Ah, the famous Blocks L and M, or Blocks J and K, if you are a Bruneian (see map above). Ever since the news came up, many people have been particularly vociferous about the issue. Some actually called for the former Prime Minister to be tried for treason for “surrendering national territory” while others have called it “unconstitutional because [it is] an act of ceding territory of a State (of Sabah)”, and questioned why the Sabah State Government was not asked its permission. Serious allegations indeed.
The reality is, before the Exchange of Letters and agreement as was executed by the former PM, Malaysia was standing on rather flimsy grounds as far as international laws apply when Malaysia claimed the disputed areas as its Exclusive Economic Zone (EEZ). The relevant law is UNCLOS (United Nations Convention on the Law of the Sea, 1982) which was both ratified by Brunei and Malaysia, and came into force as international law in 1994. (Download full text of UNCLOS 1982, and see the history of the EEZ as a legal regime here.)
I quote Article 56 of UNCLOS, which covered the rights, jurisdiction and duties of the coastal State in the EEZ:
In the exclusive economic zone, the coastal State has: (a)sovereign rights for the purpose of exploring and exploiting, conserving and managing the natural resources, whether living or non-living, of the waters superjacent to the seabed and of the seabed and its subsoil, and with regard to other activities for the economic exploitation and exploration of the zone, such as the production of energy from the water, currents and winds…
As you can see, a nation, in claiming an EEZ, has only certain rights (certainly, these rights cover subsea minerals, including oil and gas) and are far more limited as opposed to what it can exercise on land or within its 12-nautical miles territorial seas. Also, under UNCLOS, a country can claim an EEZ that starts at the seaward edge of its territorial sea and extends outward to a distance of 200 nautical miles from the baseline. The coastal nation also have rights to the seabed of the continental shelf up to 350 nautical miles from the coastal baseline, where this extends beyond the EEZ. The exception to this rule occurs when EEZs would overlap; that is, national coastal baselines are less than 400 nautical miles apart. When an overlap occurs, it is up to the states to delineate the actual boundary.

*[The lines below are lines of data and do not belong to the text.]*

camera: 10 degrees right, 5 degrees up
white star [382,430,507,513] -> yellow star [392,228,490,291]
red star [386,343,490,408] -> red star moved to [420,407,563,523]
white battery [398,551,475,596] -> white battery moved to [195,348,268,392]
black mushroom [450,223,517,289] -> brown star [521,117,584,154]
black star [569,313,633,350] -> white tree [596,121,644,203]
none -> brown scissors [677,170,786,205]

As you can see from the map above, certainly Brunei has every right under UNCLOS to claim its EEZ. In fact, I am surprised that the Bruneians even deigned to throw a gratuitous bone to Malaysia in granting joint-exploration rights for 40 years in the two blocks.

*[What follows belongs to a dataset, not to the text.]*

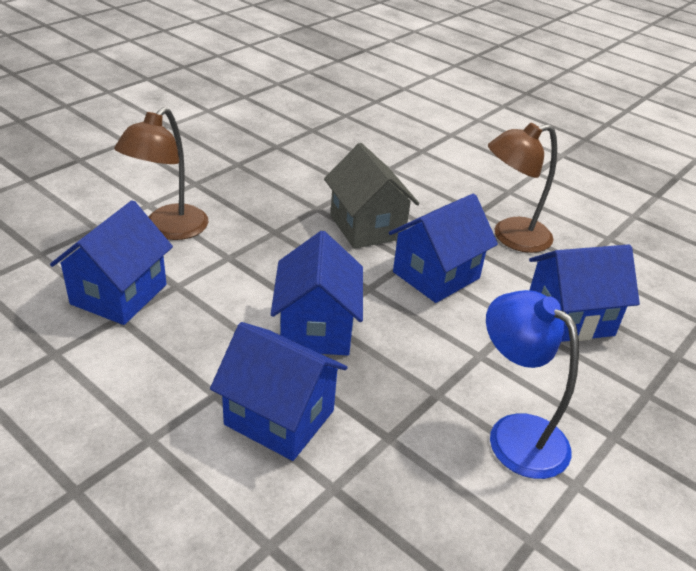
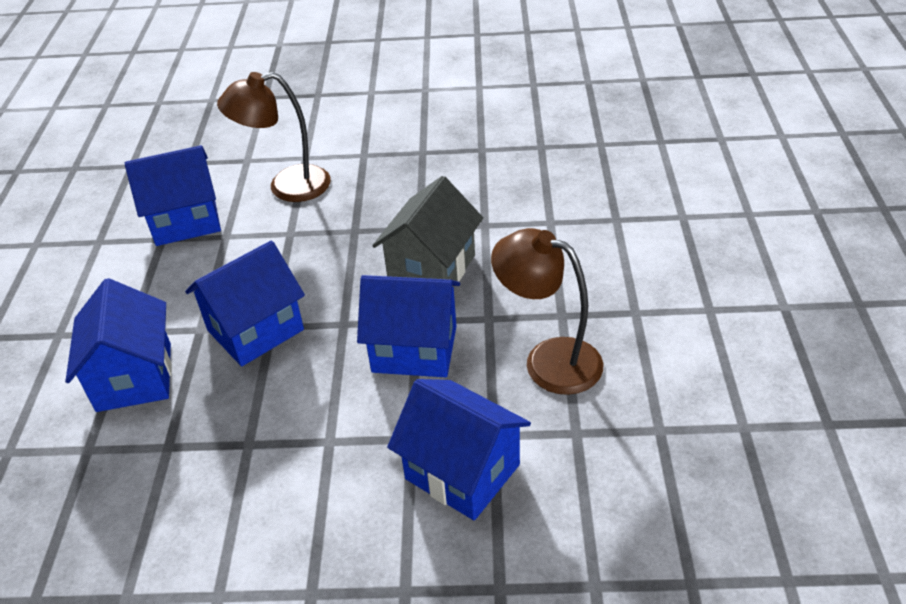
camera: 55 degrees right, 5 degrees up
blue lamp [486,290,579,479] -> none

Finally, let us talk about “Sabah’s” oil. Beyond 3 nautical miles of the Sabah shore, any subsea minerals, be it oil, gas or others, is not Sabah (as a state entity) to own. Let me explain: (and you lawyers knowledgeable in Federal-State laws probably know this a lot more) The limit of state waters, under Malaysian Laws, only goes to the 3 nautical miles seaward; anything further is under Federal Jurisdiction—fisheries, mining, navigation, land, environment, etc. (That is why Pulau Layang-Layang is a federal territory, and why the Sabah Government do not issue land titles or TOL in these far areas.) The Sabah Planning Bill, if I am not mistaken, only covers Sabah’s 3-nautical-miles waters, and which extends a bit more in the West Coast—the sea areas between Kota Kinabalu to Kota Belud, and the two islands, Mantanani and Megalum. So, at least in legal terms, Sabah is on shaky foundations to sue for “its” oil and gas.